A lateral curvature of the spine which exceeds by 10 degrees from the normal is termed as scoliosis.
It is basically of two types:
- Postural or Non-structural scoliosis
- Structural scoliosis.
Postural or Non-structural Scoliosis
This is Grade I scoliosis. This occurs without any bony changes or muscular weakness.
- Impairment of the reflex mechanism.
- Wrong Postural habits, e.g: Standing with stress on one leg or Psychological factors.
The postural scoliosis may get organized into a structural one, due to secondary soft tissue contractures in muscles and ligaments on the concave side of the curve.
This is Grade II and III. In this type there is defect in the bone which results in contractures of the soft tissue on the concave side of the curve and reciprocal stretching on the concave side.
- Postural or Idiopathic scoliosis
- Paralytic scoliosis
- Congenital scoliosis
Postural or Idiopathic Scoliosis
This is again divided into:
Infantile scoliosis: The onset of this is at the age of three years. Usually there is a spontaneous resolution of the curve. If the curve progress then need an early surgical intervention.
Juvenile scoliosis: The age of onset is between three and ten years. Rapid progression of the curve occurs due to the growing age. If bracing fails to control the deterioration, surgery becomes necessary.
Adolescent scoliosis: The age of onset is between ten and twenty years if this is detected earlier acceptable correction is achieved by bracing.
Adult scoliosis: The age of onset is over twenty years. Scoliosis may develop as a result of disc degeneration. When the deterioration is
rapidly progressive, surgery may be indicated.
This occurs in conditions like Poliomyelitis, Cerebral palsy or Spina bifida. This is complicated by the greater degree of the muscle imbalance and growing age complications. Scoliosis will rapidly deteriorate in these children.
Surgery becomes necessary where there is rapid progression of the curve.
This scoliosis occurs by birth. It is of milder and severe forms. The milder form is treated with a brace, the severe form need a surgery.
The Course and Prognosis
The course depends on the age of onset, time of detection, site of the primary curve and the treatment given. If the onset is at an early age, the curve tends to increase with age till the end of the skeletal growth. The prognosis will be poor if affects. Thoracic curve because it interferes with the breathing efficiency. The Thoraco-lumbar or
lumbar curves will compensate well.
Prevention plays a very important role.
- Early detection plays an important role in the prevention of scoliosis.
- Screening programme of all the children between the age group of 10-14 years is necessary because they are more vulnerable.
- Parents can also play an important role in the early detection of a scoliotic curve. So education of the parents on observational techniques may be helpful.
Curve less than 40 degrees: Conservative treatment is sufficient in growing children.

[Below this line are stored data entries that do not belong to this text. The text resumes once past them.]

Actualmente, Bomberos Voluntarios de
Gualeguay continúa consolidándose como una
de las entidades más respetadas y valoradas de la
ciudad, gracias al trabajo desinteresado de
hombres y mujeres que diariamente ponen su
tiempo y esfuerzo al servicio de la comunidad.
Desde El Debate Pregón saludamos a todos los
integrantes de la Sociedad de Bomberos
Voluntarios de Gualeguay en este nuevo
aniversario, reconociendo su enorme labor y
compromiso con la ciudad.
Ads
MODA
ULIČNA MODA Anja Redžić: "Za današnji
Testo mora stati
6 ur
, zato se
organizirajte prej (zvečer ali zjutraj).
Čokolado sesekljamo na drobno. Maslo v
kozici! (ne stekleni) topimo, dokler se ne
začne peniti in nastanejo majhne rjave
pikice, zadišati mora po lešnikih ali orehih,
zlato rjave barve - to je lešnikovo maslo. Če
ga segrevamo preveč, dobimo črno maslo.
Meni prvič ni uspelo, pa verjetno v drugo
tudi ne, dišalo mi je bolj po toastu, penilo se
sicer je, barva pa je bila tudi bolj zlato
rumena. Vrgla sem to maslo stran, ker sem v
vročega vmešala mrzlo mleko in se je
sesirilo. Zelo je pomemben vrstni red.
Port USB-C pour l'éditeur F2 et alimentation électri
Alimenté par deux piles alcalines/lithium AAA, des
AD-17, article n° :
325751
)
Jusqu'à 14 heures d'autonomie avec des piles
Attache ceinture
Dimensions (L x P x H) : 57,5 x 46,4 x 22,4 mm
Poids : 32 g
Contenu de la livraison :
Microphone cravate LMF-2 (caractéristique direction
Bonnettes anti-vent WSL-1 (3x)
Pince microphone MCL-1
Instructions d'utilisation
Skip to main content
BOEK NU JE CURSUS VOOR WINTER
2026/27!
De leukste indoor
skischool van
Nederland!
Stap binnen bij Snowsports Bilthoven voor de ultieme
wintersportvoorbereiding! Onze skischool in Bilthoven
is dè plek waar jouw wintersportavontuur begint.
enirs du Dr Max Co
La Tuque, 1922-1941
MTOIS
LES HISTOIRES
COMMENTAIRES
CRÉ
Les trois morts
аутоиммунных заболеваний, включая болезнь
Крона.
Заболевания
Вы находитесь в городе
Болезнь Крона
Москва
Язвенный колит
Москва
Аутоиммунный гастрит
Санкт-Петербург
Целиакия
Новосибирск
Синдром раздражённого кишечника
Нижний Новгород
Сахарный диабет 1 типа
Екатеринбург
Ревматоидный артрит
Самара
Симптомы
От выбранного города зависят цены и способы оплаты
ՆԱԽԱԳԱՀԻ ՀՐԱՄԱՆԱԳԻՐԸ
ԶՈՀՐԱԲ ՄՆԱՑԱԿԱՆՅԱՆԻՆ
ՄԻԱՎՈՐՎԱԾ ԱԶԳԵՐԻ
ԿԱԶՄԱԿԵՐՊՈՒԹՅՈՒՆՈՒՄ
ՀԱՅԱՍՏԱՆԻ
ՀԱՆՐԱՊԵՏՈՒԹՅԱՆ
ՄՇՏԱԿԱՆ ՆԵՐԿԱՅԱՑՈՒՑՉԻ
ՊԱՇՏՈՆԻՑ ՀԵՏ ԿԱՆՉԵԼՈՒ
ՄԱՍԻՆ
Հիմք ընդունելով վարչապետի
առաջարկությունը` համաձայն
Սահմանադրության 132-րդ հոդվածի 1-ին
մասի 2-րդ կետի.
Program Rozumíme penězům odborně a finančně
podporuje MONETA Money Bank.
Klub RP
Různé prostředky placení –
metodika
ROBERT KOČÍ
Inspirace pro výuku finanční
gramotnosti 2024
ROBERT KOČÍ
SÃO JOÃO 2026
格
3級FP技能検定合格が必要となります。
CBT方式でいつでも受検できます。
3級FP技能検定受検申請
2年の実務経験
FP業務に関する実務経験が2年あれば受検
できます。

This is given in the form. Active correction: This is postural correction. This is again divided for the Grades –I, II and III.
Grade I—Management of Postural Scoliosis
The correction of the deformity is obtained by progressive reduction of the bad posture.
A. General body relaxation
B. Posture maintenance
C. Free mobility exercises to the whole spine, Spinal extensor exercises and abdominal exercises.
D. Deep breathing exercises.
E. Balance exercise
F. Stretching of the soft tissues.
G. After the correction the patient should be advised to continue with exercises avoiding especially the positions and the activities prone to produce the existing deformity.
H. The patient must report regularly for screening
The curves are associated with the compensatory curves. So need a brace called Milwaukee or Boston brace to prevent deterioration of the curve and to maintain correction with active exercise. This brace immobilizes the spine and maintains a stretching effect.
- Mobility exercises are important, as the spine remains immobilized in brace
- Deep breathing exercises are also important, as the expansion of the ribs is limited due to the brace.
- Lumbar lordosis is associated with these curves so correction of the anterior pelvic tilt is important.
- Correction of the major curve is also achieved by putting a pad over a rib hump on the convex side of the curve in the brace.
- Repeated stretching exercises for the hip flexors and hamstrings are important as these have a tendency to shorten due to the pelvic tilt.
- Hanging in head suspension apparatus or on the stall bars can provide effective stretch to the whole spine.
- The whole programme and the brace need to be continued for long-time. As the child grows brace needs repeated adjustment and continued till the child attains skeletal maturity. It can be taken gradually thereafter.
Grade III—Severe Structural Curves
These curves are greater than 40 degree and need a surgical intervention.
Hanging is the best method E.g.: suspension apparatus. Two physiotherapists give axial traction. One will be grasping the pelvis and gives traction towards the legs while the other grasps the chin and gives traction towards the occiput.
Maintenance of Correction
The most important aspect is to educate the patient to maintain the correction by active efforts or with the help of spinal brace. The patient needs education for continuous awareness an exact methodology.